Are some fields of study more theoretical than others? Indeed, it seems that some require only documentation to instill knowledge. On the other hand, it's difficult for future specialists in medicine, piloting, metallurgy, social work, woodworking, sports or even sales to rely solely on theories. Professions that involve contact with materials and, above all, with people, oblige those who will be practicing them to do so beforehand. This explains the notion of internships, important phases where learners can experience reality in real workplaces. It's important, however, that trainees are not seen simply as staff to be given the thankless tasks that no-one else wants to do...
Simulation-based learning also provides some of this practical element. Whether staged with actors, or digitally with the advent of virtual reality, teachers can use these tools to force students to solve complex situations.
How do you deal with a patient who appears to be lying, a person in the throes of a suicidal crisis or a major loss of fuel in an airplane? Situational simulation allows us to experiment with more perilous conditions in a safe environment. This is becoming easier with the democratization of virtual reality, for example.
In recent years, another technology has become increasingly pervasive: artificial intelligence. Could it transform educational simulations?
More responsive simulations
Artificial intelligence is still the subject of debate in academic circles. On the one hand, it facilitates cheating and even intellectual laziness, since students can complete tests in just a few minutes with a conversational robot. On the other, it's a tool that's clearly here to stay, and will change many tasks in the future.
Institutions are therefore juggling AI literacy with surveillance against potential cheating. Interestingly, some academic circles are using simulations in which students have to play the role of AI thinkers, to ensure that AI is ethical.
AI can also be used to improve numerical simulations. A major problem with simulation-based learning is that it takes a long time to set up. The simulation has to be scripted, digitally recreated and ensured to cover all the desired aspects. This design time often makes updates a rarity, because they also require time for creation, programming and so on. AI simplifies things by making it possible , for example, to take all the teaching material in a course and create points and ideas for relevant scenarios. It can also analyze the scenario of a simulation and suggest concepts overlooked in its design. It can even provide a recipe from A to Z for the creation of a scenario.
In fact, there are few areas in which it could not drastically reduce the time required to produce a simulation, whether human or digital. A simulation based on artificial intelligence would be able to create adaptive situations based on students' reactions. It could then simulate the attitude of a patient, customer or any other person to what is said or done.
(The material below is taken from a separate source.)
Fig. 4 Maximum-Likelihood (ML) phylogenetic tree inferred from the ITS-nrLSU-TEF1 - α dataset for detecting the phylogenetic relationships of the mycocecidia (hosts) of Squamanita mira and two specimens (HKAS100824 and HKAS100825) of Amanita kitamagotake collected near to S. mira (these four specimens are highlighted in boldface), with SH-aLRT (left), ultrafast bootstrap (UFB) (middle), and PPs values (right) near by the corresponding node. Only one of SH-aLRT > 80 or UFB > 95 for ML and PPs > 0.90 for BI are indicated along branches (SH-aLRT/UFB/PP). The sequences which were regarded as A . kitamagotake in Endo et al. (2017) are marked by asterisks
The world of video games is already seeing some experiments developed almost entirely with AI reacting to a player's words. This almost immediate feedback has an important effect on learning; the student understands the significance of gestures and words addressed to another person. What's more, the few faculties in the world offering this type of simulation see great interest among learners, who can then reassure themselves or gain in confidence by seeing that they have the right attitudes.
What's interesting in this study, for example, is that the young adults preferred the screen-based approach to the VR headset. This shows that immediate, reality-based responses are more important than being completely immersed in a virtual environment.
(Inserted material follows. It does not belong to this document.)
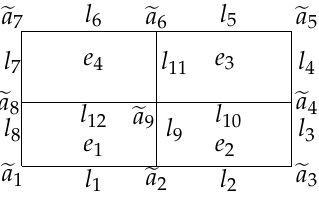
Figure 1. New element (cid:101) e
The recipe for an AI simulation
How do you create an AI simulation? Harvard University's School of Business Administration has already given us a good idea with a recipe used on ChatGPT with students as part of an exercise on negotiation.
What's interesting is the length of the request. To get a complete and really stimulating simulation, you need to tell the robot what is and isn't expected by the exercise. For example, in the Harvard professor's request, it is noted what the AI must perform but also avoid in its responses, including not giving in too quickly to the negotiation by accepting, since failure is tolerated in the activity. The advantage of this approach is that the algorithm can adapt to the student's interests and propose scenarios that come close to what he or she is passionate about.
But if AI does everything, what's the role of the teacher, since he or she no longer has to write anything or almost anything (apart from the request to the conversational robot)? He's there to accompany the students through the exercise, to see how they're getting on, the answers they come up with, and so on. Above all, it's there to set the table for the exercise, and to check back with the learners afterwards to find out what they liked, what they found odd or difficult, and so on.
Because, even if AI now seems capable of doing everything on its own, it needs a human to guide it so that it doesn't stray from the required objectives. What's more, non-digital simulations with real people (actors or not) will still be necessary, since AI does not reproduce 100% of the subtleties of human behavior, and some gestures and attitudes are better practiced without computers.
Nevertheless, it seems that artificial intelligence has the capacity to offer faculties around the world situational scenarios more quickly, so that they can be shared with students.